While the inside of the castle is a must-see, a can’t-miss for this castle is the rose garden in the back. Filled with statues and 4,500 roses, this garden backs up into a breathtaking panoramic view of the city.
My personal favorite castle we visited in Germany was located in Potsdam, which is an easy day trip from Berlin. Another UNESCO-listed site, Sanssouci Palace is located in Sanssouci Park. To get the most out of your visit here, I recommend dedicating a full day to exploring the castle and gardens. It'll also be a great way to see several palaces in Germany! If you’re short on time or are only here for a day, like I was on tour, you’ll still be able to wander the garden and see the lemon trees Fredrick the Great planted.
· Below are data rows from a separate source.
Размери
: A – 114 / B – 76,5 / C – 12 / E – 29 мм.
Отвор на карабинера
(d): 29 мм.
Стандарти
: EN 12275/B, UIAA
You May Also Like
“Sans souci” means “no worries” in French, and that is exactly what Frederick the Great wanted for his summer home. This bright-yellow castle is only one story tall, so touring its 10 rooms is easy. This castle is also the resting place for Fredrick the Great and his beloved greyhounds, whose gravestones you can visit in the upper vineyard of the park. Federick reigned as King of Prussia for 46 years. When you visit, you’ll see his tomb is adorned not with flowers, but potatoes. That’s because, legend says, Frederick brought the potato to Prussia.
The last castle we visited was Nymphenburg Palace in Munich, one of the more famous castles in Germany. This grand home has housed Bavarian Kings for over 300 years. Even today, there’s still a member of the Wittelsbach family living in one of the wings! The palace itself is larger than Versailles and contains not only the residences itself, but museums you can tour, as well as sprawling gardens. The park itself has four tiny “palaces” you can visit, including Amalienburg, which is the pink hunting lodge made for Maria Amalia of Austria.
The tour of Nymphenburg Palace brought our trip full circle, as it’s also the birthplace of the same King Ludwig II who built Neuschwanstein! But the most fairy-tale part of the castle has to be its marble hall. With sweeping staircases fit for a princess to enter a ball, it’s easy to get lost imagining the parties that happened here.